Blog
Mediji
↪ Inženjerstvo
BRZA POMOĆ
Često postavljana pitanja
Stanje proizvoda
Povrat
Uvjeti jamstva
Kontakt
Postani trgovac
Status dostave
○ ○ ○ ○ ○
*What the exercise asks*
Print every line of the records above, word for word and in the same order.

*Exercise result*
Blog
Mediji
↪ Inženjerstvo
BRZA POMOĆ
Često postavljana pitanja
Stanje proizvoda
Povrat
Uvjeti jamstva
Kontakt
Postani trgovac
Status dostave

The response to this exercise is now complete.